▸ **What you should do**
Below are some records; output exactly the lines from the line with "6: (419, 259, 39.56)" to the line with "30: (353, 217, 30.00)", both ends kept, and nothing more.

Stored items:
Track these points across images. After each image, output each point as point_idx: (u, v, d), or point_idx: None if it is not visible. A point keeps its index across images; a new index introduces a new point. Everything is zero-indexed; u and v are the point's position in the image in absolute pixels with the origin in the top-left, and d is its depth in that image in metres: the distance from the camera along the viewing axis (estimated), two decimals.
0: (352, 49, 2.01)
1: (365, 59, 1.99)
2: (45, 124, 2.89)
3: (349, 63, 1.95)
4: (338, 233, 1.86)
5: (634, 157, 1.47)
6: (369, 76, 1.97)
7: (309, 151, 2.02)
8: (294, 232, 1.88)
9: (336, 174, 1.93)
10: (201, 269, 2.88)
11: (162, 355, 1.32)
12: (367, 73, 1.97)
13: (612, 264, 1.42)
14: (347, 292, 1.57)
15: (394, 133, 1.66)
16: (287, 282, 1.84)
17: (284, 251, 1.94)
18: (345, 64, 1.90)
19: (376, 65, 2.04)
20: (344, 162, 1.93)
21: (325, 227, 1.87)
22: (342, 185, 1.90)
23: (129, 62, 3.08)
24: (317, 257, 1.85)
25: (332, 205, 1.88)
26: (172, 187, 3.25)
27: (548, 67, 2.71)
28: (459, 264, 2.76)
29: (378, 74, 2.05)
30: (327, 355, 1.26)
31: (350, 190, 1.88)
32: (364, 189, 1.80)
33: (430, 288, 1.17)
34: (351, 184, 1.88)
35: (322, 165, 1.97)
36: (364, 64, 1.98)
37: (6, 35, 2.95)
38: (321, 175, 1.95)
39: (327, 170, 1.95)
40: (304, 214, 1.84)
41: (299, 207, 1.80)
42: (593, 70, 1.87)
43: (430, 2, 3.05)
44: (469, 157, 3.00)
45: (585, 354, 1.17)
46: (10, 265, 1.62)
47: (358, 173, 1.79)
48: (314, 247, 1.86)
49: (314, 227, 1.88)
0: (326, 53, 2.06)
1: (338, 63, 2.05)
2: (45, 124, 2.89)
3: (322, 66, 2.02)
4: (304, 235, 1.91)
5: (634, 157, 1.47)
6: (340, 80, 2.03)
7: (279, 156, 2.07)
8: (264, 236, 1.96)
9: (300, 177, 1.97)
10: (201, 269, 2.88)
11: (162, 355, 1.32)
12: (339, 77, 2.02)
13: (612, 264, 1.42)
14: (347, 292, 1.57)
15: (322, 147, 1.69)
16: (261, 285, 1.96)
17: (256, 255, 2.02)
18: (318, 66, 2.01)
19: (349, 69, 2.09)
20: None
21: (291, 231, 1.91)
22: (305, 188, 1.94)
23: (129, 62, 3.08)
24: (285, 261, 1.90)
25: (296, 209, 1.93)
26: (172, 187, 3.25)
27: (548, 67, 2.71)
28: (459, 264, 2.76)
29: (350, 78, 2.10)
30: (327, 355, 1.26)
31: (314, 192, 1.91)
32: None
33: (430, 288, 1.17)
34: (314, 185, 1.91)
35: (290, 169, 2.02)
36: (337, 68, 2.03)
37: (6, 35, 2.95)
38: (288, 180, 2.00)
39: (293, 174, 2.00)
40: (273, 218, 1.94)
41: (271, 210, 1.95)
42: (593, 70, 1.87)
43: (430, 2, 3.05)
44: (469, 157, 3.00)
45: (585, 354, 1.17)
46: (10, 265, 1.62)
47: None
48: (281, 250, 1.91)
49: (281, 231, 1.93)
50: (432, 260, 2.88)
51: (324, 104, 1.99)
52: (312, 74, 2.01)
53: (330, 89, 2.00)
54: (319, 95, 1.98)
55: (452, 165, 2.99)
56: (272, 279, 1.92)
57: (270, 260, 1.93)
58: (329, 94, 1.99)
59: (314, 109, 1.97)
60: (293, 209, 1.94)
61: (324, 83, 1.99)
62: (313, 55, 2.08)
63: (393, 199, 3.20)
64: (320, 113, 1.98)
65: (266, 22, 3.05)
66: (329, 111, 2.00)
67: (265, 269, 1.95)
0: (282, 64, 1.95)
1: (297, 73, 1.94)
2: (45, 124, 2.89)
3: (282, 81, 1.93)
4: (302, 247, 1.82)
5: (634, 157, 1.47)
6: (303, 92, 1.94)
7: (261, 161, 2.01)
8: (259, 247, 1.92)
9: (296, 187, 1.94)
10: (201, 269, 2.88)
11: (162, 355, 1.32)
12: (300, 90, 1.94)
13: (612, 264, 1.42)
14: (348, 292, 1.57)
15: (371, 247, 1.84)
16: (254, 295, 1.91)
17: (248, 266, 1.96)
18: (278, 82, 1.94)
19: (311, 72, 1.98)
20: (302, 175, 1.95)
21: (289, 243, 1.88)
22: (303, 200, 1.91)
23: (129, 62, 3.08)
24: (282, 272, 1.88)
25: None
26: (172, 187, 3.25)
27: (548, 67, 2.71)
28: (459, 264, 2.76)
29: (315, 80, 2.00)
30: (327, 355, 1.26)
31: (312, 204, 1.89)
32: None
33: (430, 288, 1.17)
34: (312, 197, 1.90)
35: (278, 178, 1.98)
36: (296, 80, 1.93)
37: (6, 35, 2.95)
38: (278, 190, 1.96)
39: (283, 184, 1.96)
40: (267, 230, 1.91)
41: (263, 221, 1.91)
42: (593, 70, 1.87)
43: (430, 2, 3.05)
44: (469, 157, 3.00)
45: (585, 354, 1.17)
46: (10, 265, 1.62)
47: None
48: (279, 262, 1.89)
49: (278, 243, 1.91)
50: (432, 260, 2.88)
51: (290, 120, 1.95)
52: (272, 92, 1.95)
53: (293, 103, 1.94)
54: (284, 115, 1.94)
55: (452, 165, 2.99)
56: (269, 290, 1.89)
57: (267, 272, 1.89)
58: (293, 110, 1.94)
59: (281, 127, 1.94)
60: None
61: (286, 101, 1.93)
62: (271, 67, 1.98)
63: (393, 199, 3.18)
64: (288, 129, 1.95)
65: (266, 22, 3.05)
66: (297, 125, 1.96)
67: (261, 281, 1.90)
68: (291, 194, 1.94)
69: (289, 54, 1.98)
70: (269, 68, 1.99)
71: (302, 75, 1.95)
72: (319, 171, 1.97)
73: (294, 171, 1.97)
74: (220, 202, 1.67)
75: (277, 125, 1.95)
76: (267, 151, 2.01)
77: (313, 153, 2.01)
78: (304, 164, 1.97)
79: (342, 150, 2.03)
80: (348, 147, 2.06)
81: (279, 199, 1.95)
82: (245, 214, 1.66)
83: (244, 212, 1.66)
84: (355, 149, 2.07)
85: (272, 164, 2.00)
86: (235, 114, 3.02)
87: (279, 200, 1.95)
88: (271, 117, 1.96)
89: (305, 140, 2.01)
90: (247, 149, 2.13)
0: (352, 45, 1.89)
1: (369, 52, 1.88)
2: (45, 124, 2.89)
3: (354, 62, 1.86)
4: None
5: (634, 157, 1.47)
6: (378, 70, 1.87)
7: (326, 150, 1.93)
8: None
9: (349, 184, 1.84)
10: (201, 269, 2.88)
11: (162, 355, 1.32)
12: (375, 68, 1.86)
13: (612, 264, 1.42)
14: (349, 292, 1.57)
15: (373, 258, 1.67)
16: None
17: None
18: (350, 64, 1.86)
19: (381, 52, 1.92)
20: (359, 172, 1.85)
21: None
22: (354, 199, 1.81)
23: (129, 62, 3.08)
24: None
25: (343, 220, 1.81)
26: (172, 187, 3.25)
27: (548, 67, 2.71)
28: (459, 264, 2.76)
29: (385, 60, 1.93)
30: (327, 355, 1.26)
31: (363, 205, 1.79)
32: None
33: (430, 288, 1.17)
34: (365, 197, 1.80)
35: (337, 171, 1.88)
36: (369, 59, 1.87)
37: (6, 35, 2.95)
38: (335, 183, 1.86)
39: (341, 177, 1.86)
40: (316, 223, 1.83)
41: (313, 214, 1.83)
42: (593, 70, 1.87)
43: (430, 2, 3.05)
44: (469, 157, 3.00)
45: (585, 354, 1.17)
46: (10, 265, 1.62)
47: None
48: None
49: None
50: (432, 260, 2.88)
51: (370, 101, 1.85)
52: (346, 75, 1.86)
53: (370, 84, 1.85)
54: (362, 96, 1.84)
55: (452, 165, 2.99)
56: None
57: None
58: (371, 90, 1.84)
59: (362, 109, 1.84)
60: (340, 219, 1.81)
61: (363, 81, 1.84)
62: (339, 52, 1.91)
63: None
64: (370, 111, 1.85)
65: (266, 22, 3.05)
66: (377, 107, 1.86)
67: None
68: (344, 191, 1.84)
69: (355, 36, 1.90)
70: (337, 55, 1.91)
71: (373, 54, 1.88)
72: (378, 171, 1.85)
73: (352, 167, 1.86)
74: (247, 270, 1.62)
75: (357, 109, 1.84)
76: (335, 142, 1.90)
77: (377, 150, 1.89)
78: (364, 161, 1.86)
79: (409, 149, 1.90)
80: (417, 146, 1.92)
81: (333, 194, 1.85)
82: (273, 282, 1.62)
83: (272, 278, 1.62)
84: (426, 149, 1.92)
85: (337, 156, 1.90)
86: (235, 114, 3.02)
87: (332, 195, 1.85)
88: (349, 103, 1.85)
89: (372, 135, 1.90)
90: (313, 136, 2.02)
---
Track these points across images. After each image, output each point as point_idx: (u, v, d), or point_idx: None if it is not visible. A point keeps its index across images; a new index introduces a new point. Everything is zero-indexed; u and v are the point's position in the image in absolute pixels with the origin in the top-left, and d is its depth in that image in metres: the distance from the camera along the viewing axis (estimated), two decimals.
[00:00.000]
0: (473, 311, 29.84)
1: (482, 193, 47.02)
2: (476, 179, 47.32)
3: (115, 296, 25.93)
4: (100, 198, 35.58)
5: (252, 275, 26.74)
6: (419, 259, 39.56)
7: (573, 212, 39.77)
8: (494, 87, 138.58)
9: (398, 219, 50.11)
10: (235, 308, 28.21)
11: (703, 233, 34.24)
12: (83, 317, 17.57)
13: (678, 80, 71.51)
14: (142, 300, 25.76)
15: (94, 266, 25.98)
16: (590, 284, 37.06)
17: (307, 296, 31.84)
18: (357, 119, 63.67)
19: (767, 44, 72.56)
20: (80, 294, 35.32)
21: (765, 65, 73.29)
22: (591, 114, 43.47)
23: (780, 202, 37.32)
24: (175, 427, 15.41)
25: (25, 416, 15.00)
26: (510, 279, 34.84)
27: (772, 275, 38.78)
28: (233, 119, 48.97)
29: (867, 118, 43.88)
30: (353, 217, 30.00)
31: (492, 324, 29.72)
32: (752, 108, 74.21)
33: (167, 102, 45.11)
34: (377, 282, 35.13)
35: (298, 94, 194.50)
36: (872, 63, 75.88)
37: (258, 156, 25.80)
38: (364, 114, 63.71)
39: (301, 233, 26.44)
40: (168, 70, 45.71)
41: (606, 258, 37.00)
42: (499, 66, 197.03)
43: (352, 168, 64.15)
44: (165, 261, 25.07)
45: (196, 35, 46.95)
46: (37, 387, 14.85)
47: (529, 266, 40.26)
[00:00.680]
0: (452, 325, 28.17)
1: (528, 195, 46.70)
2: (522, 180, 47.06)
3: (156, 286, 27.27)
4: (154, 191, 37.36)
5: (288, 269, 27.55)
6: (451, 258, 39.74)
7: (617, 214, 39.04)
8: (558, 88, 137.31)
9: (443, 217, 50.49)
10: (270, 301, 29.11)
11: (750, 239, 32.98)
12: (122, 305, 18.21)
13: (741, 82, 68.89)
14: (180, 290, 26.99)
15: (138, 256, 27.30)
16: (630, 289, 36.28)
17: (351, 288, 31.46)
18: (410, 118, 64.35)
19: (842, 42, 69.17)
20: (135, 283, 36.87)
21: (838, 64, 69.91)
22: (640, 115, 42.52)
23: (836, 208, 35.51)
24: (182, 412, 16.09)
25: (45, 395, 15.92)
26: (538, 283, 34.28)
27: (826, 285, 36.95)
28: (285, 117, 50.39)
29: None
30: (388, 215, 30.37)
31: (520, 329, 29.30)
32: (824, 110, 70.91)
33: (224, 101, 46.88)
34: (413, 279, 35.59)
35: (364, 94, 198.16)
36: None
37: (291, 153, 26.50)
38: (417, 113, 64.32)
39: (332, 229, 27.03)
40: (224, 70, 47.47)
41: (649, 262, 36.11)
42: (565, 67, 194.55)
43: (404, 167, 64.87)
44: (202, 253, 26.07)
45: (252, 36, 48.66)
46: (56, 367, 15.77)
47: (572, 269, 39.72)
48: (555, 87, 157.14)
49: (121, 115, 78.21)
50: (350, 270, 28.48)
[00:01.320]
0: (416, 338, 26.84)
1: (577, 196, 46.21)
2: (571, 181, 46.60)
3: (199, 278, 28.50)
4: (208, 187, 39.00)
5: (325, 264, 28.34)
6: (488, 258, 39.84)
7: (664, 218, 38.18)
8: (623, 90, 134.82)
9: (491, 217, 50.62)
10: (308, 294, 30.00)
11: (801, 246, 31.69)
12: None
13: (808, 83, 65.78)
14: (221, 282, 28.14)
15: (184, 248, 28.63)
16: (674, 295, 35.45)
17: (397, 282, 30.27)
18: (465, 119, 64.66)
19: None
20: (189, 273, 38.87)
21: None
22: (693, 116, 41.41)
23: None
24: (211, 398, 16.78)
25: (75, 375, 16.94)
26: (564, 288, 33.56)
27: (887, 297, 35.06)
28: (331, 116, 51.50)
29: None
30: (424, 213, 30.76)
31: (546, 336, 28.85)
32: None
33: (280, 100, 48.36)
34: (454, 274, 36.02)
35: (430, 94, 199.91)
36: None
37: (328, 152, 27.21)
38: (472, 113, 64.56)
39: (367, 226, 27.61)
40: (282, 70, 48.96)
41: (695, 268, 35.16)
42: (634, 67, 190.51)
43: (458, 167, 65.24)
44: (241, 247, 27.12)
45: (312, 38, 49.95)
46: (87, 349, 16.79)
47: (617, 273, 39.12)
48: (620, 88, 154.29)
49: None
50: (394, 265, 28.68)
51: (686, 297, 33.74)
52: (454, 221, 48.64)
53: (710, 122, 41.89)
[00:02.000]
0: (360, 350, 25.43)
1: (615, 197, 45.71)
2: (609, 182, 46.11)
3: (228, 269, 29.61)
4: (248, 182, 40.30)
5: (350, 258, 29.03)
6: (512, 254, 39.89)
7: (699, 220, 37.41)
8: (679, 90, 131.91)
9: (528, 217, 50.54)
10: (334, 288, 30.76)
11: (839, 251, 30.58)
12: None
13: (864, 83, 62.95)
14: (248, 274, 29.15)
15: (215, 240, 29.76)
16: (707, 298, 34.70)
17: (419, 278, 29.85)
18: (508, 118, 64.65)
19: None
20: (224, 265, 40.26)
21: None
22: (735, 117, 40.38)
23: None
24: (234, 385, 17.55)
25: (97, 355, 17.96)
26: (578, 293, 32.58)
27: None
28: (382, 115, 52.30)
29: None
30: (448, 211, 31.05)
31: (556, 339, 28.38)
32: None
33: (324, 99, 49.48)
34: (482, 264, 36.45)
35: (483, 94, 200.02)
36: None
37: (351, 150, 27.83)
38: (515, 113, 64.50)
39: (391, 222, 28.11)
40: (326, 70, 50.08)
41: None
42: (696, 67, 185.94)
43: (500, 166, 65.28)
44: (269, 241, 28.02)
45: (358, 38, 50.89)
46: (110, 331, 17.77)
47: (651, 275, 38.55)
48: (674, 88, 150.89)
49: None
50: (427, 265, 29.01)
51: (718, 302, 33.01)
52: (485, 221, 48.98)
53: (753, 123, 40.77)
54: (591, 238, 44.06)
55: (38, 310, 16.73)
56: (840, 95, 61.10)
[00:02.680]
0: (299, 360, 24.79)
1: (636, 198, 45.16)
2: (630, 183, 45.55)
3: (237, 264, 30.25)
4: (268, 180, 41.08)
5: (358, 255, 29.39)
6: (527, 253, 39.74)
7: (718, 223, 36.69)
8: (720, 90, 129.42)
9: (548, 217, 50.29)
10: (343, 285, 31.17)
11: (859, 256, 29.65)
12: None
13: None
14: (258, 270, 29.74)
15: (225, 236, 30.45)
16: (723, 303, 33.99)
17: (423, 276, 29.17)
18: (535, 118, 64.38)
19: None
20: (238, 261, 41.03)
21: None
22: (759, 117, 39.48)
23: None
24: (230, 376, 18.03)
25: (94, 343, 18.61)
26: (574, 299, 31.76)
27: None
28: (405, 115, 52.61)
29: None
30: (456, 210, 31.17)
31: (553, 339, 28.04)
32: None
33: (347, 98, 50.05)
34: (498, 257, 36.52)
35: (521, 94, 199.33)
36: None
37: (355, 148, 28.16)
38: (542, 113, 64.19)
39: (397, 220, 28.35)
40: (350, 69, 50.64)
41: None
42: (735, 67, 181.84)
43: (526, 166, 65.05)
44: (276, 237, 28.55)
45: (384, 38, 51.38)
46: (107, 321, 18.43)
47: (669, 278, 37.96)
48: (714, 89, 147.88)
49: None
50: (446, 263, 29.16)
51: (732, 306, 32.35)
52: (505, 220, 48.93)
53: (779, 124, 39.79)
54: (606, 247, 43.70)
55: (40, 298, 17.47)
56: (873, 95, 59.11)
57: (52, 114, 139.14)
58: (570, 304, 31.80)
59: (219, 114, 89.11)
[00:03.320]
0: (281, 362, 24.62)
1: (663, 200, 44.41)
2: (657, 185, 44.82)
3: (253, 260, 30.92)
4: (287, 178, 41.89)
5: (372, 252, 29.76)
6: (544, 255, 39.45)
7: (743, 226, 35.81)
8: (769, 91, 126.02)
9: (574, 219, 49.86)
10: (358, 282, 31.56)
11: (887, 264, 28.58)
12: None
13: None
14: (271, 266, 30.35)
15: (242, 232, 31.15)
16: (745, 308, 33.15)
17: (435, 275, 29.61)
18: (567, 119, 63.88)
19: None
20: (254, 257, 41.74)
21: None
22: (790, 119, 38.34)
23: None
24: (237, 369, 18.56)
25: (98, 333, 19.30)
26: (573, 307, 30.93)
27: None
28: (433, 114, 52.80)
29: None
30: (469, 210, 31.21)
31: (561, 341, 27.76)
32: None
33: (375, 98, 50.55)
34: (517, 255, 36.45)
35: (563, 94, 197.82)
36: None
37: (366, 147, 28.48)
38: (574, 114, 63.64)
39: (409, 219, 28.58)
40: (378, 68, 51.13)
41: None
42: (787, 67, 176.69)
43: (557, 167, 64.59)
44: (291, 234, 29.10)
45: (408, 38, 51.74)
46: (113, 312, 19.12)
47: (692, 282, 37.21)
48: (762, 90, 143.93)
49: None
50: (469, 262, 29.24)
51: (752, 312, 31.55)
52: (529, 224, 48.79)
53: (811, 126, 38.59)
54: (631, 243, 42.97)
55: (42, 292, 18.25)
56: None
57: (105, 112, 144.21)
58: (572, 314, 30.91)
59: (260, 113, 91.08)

▸ **Result below**
6: (419, 259, 39.56)
7: (573, 212, 39.77)
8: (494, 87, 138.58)
9: (398, 219, 50.11)
10: (235, 308, 28.21)
11: (703, 233, 34.24)
12: (83, 317, 17.57)
13: (678, 80, 71.51)
14: (142, 300, 25.76)
15: (94, 266, 25.98)
16: (590, 284, 37.06)
17: (307, 296, 31.84)
18: (357, 119, 63.67)
19: (767, 44, 72.56)
20: (80, 294, 35.32)
21: (765, 65, 73.29)
22: (591, 114, 43.47)
23: (780, 202, 37.32)
24: (175, 427, 15.41)
25: (25, 416, 15.00)
26: (510, 279, 34.84)
27: (772, 275, 38.78)
28: (233, 119, 48.97)
29: (867, 118, 43.88)
30: (353, 217, 30.00)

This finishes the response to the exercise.